> WHAT YOU NEED TO DO: For this task, copy all of the data below exactly and skip the pictures.

Saved entries:

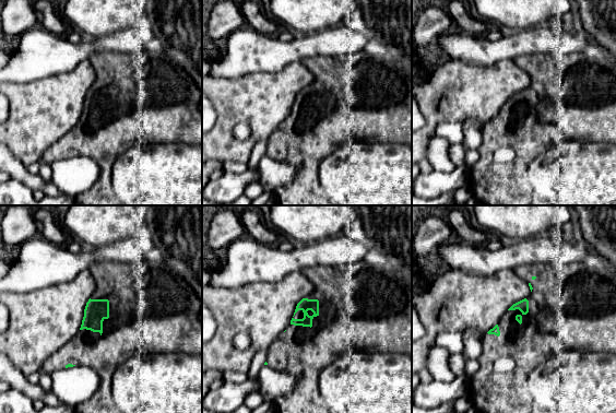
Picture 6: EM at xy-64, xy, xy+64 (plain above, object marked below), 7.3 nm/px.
Check: em xy step 8 (letters) at the same point.

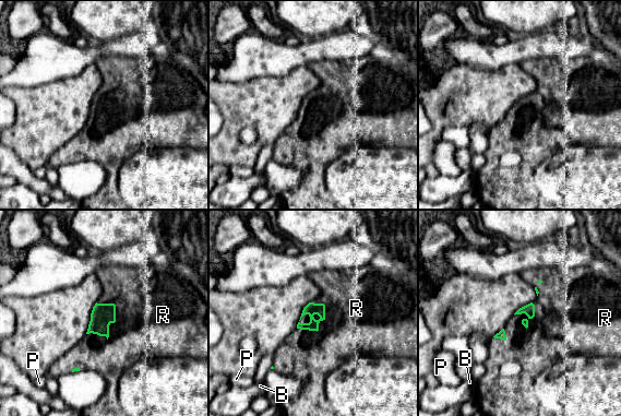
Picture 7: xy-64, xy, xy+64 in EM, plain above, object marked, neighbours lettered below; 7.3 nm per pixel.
Connect R. The longest contact is with R, 320 nm; R is the same cell, B and P are other cells; it goes on there.

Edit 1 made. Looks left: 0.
Done: edits made, connect at picture 7; the rest is unchecked.

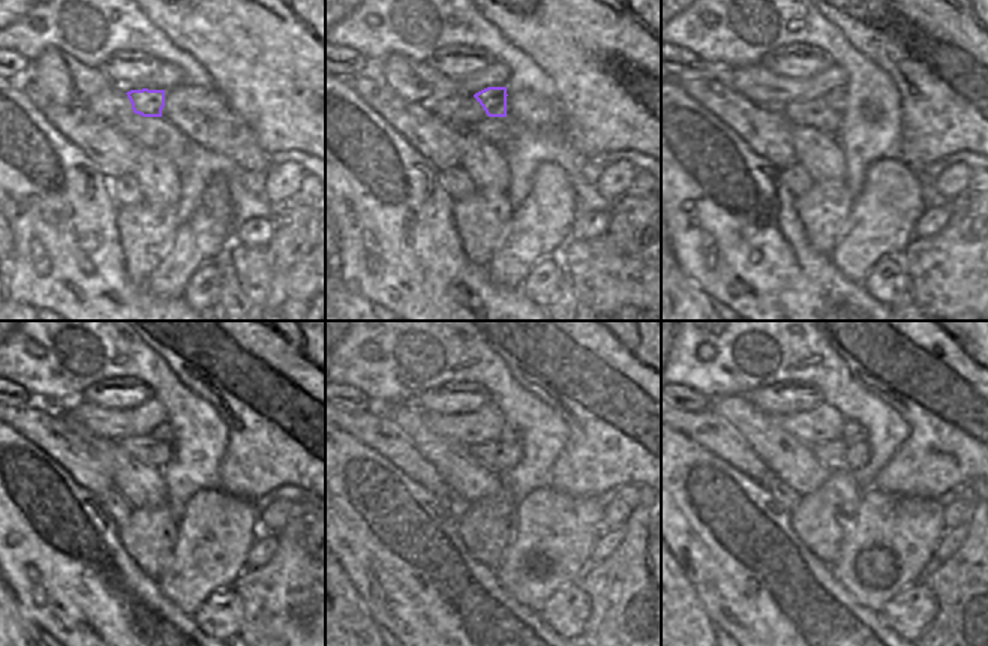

> ANSWER SECTION:
Picture 6: EM at xy-64, xy, xy+64 (plain above, object marked below), 7.3 nm/px.
Check: em xy step 8 (letters) at the same point.

Picture 7: xy-64, xy, xy+64 in EM, plain above, object marked, neighbours lettered below; 7.3 nm per pixel.
Connect R. The longest contact is with R, 320 nm; R is the same cell, B and P are other cells; it goes on there.

Edit 1 made. Looks left: 0.
Done: edits made, connect at picture 7; the rest is unchecked.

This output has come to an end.